## [INSTRUCTION 1]
Reproduce the passage of the vehicle routing excerpt that opens with the words containing "The objective of" and closes with "specific starting/ending nodes.".

## [DOCUMENT EXCERPT]
- - -

The objective of a vehicle routing problem is to build routes covering a set of nodes minimizing the overall cost of the routes (usually proportional to the sum of the lengths of each segment of the routes) while respecting some problem-specific constraints (such as the length of a route). A route is equivalent to a path connecting nodes, starting/ending at specific starting/ending nodes.
The term "vehicle routing" is historical and the category of problems solved is not limited to the routing of vehicles: any problem involving finding routes visiting a given number of nodes optimally falls under this category of problems, such as finding the optimal sequence in a playlist. The literature around vehicle routing problems is extremely dense but one can find some basic introductions in the following links:
The vehicle routing library is a vertical layer above the constraint programming library (ortools/constraint_programming:cp). One has access to all underlying constrained variables of the vehicle routing model which can therefore be enriched by adding any constraint available in the constraint programming library.
There are two sets of variables available:
- path variables:
- "next(i)" variables representing the immediate successor of the node corresponding to i; use IndexToNode() to get the node corresponding to a "next" variable value; note that node indices are strongly typed integers (cf. ortools/base/int_type.h);
- "vehicle(i)" variables representing the vehicle route to which the node corresponding to i belongs;
- "active(i)" boolean variables, true if the node corresponding to i is visited and false if not; this can be false when nodes are either optional or part of a disjunction;
- The following relationships hold for all i: active(i) == 0 <=> next(i) == i <=> vehicle(i) == -1, next(i) == j => vehicle(j) == vehicle(i).

- - -

## [PROVIDED DATA]
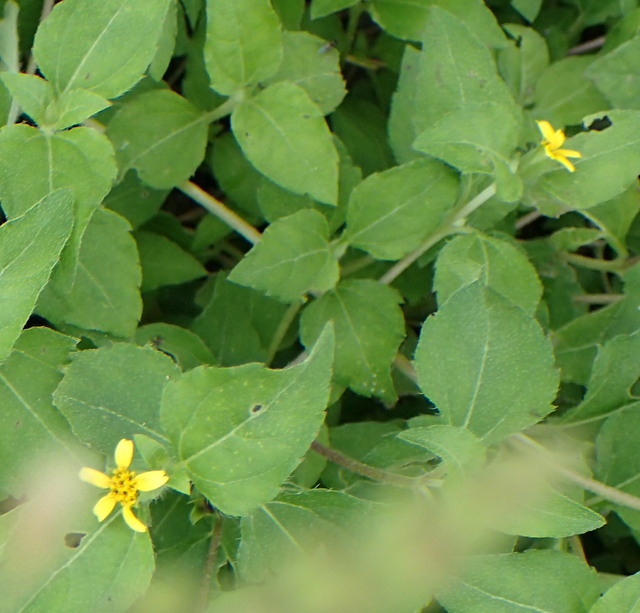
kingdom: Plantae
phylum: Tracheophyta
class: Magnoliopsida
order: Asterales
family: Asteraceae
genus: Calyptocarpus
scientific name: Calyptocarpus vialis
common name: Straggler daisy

- - -

## [INSTRUCTION 2]
Rewrite the lines of every entry with "common name" replaced by "vernacular name", leaving everything else unchanged and omitting the pictures.

## [OUTPUT 1]
The objective of a vehicle routing problem is to build routes covering a set of nodes minimizing the overall cost of the routes (usually proportional to the sum of the lengths of each segment of the routes) while respecting some problem-specific constraints (such as the length of a route). A route is equivalent to a path connecting nodes, starting/ending at specific starting/ending nodes.

## [OUTPUT 2]
kingdom: Plantae
phylum: Tracheophyta
class: Magnoliopsida
order: Asterales
family: Asteraceae
genus: Calyptocarpus
scientific name: Calyptocarpus vialis
vernacular name: Straggler daisy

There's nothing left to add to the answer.